=== Begin Enclosure ===
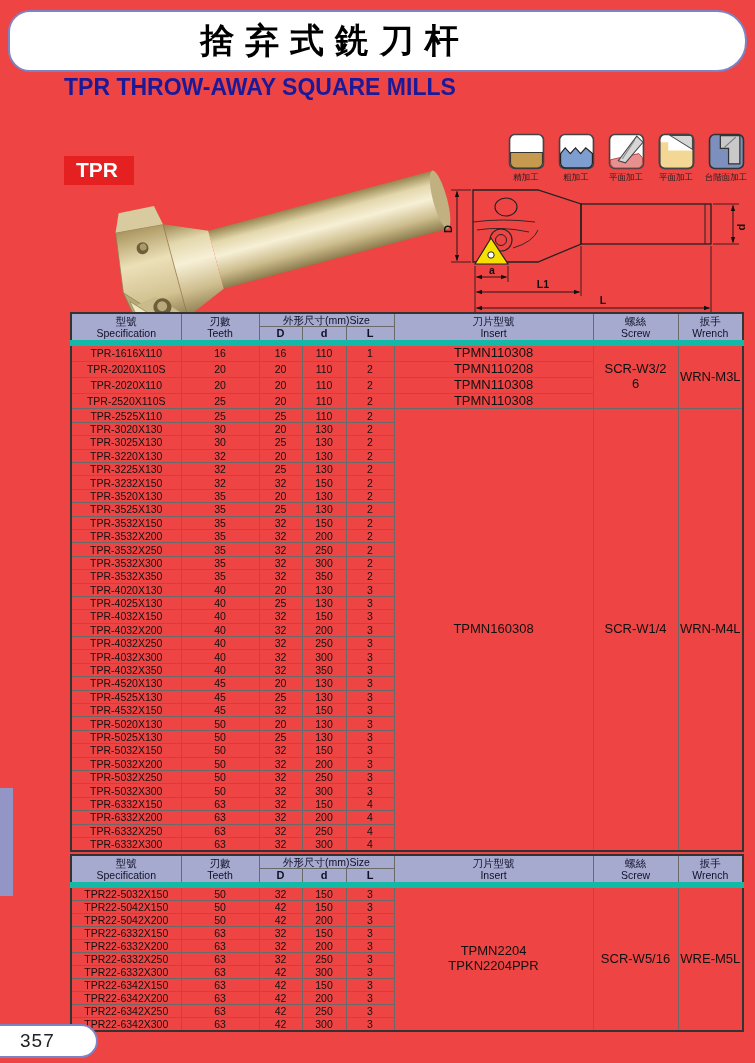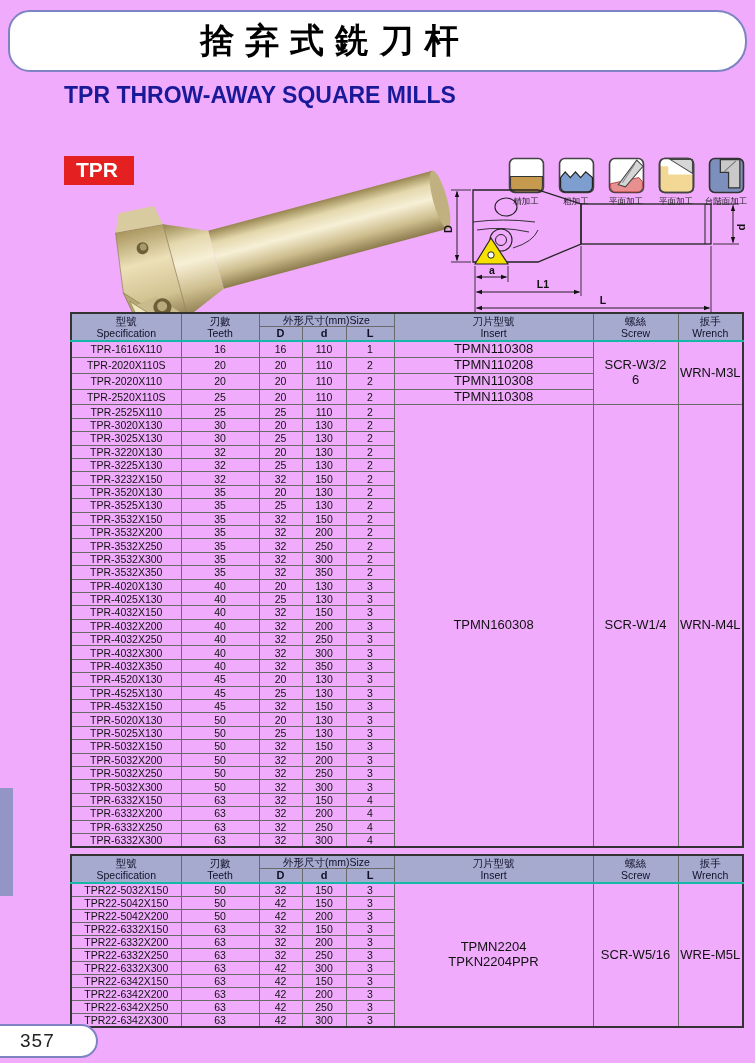"捨弃式銑刀杆" .page { background: #f0abfc -> #ef4444 }
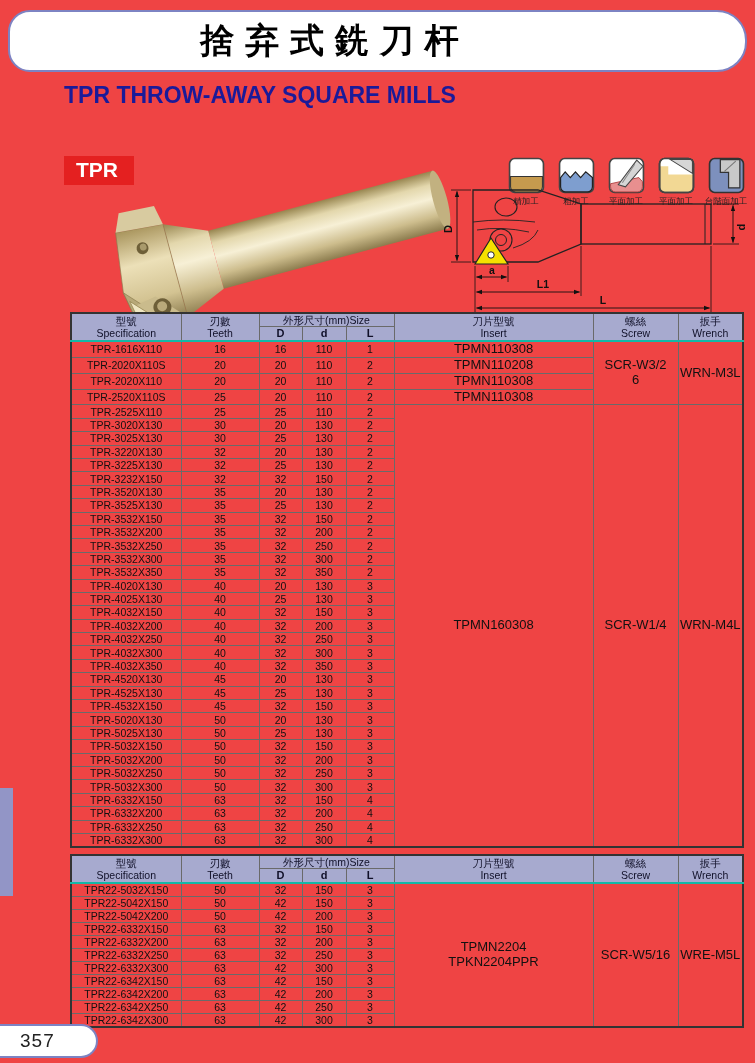"TPR THROW-AWAY SQUARE MILLS" .title-block { top: 82px -> 74px }
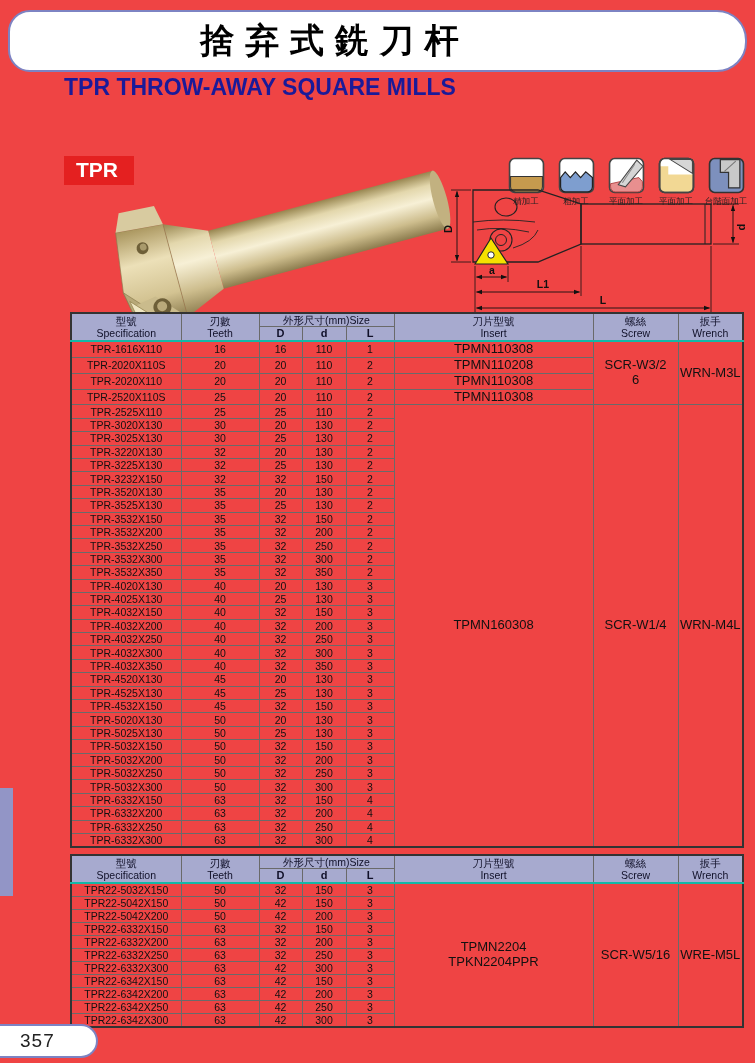"精加工" .m-icon { margin-top: 24px -> none }
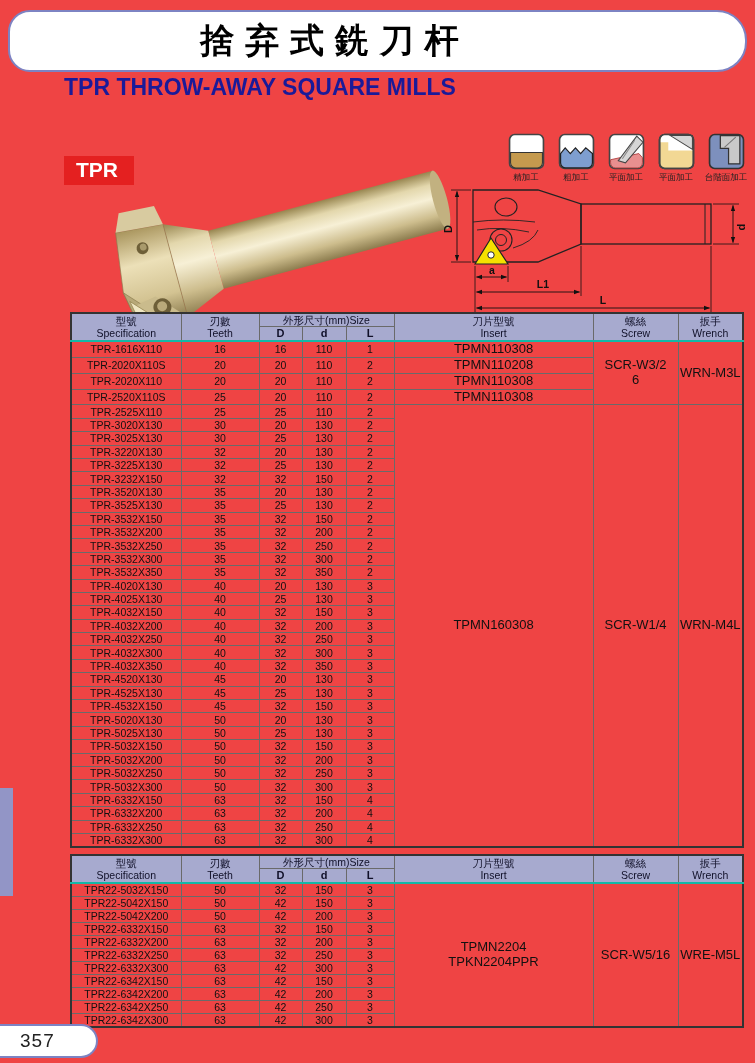"型號" table.spec thead { border-bottom: 2px solid #14b8a6 -> 6px solid #14b8a6 }
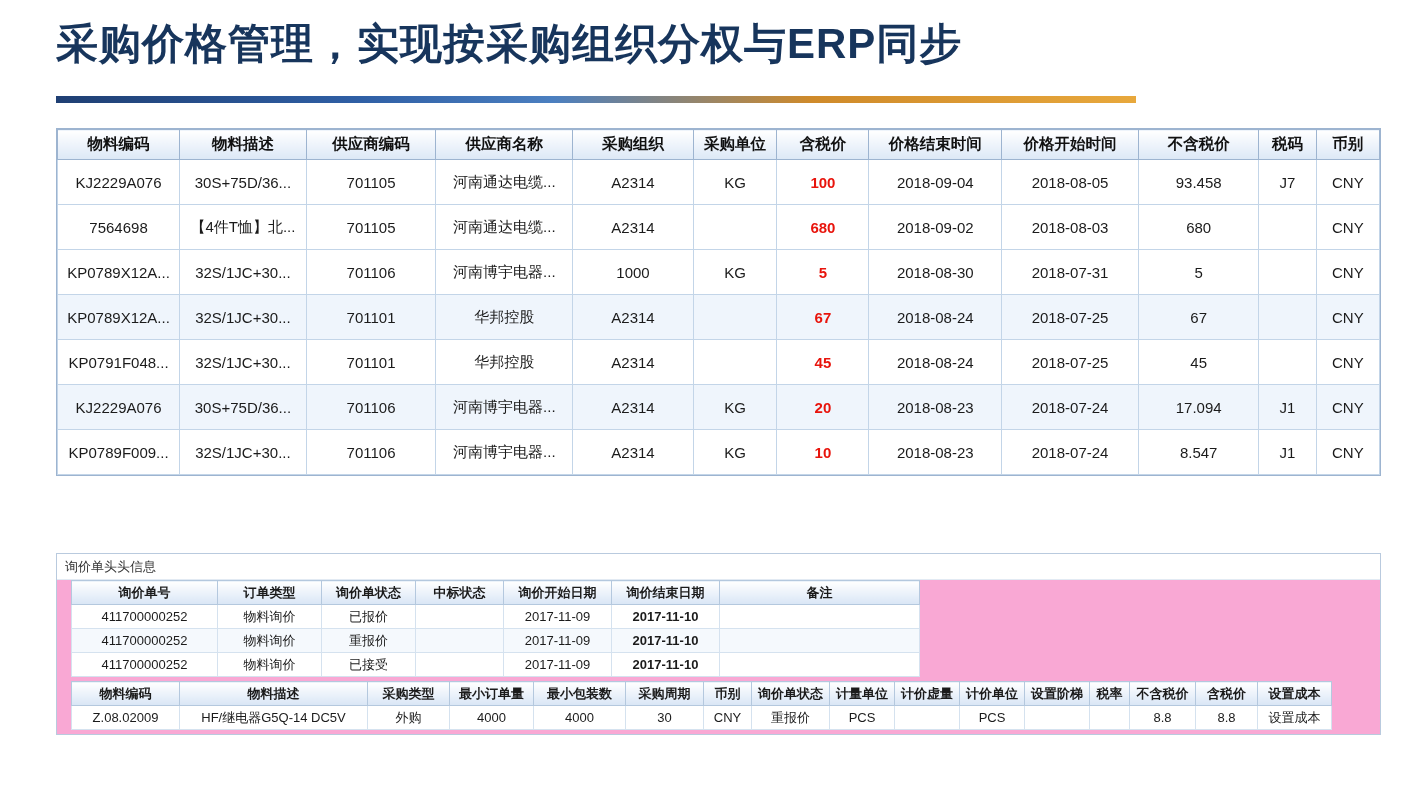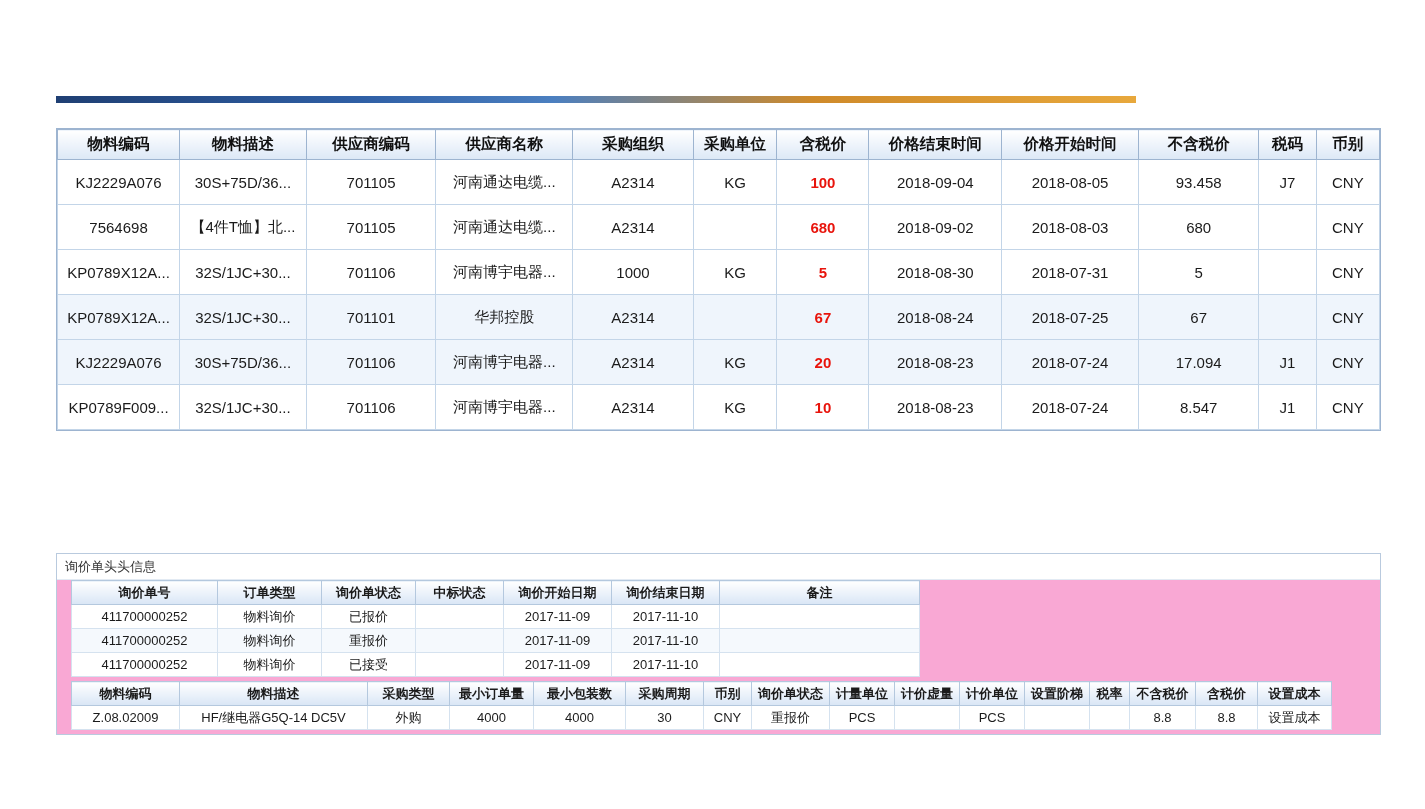"采购价格管理，实现按采购组织分权与ERP同步" div.title { html: none -> <div>采购价格管理，实现按采购组织分权与ERP同步</div> }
=== End Enclosure ===
Only an exact, picture-free copy of the entries counts as the answer.

"捨弃式銑刀杆" .page { background: #f0abfc -> #ef4444 }
"TPR THROW-AWAY SQUARE MILLS" .title-block { top: 82px -> 74px }
"精加工" .m-icon { margin-top: 24px -> none }
"型號" table.spec thead { border-bottom: 2px solid #14b8a6 -> 6px solid #14b8a6 }
"采购价格管理，实现按采购组织分权与ERP同步" div.title { html: none -> <div>采购价格管理，实现按采购组织分权与ERP同步</div> }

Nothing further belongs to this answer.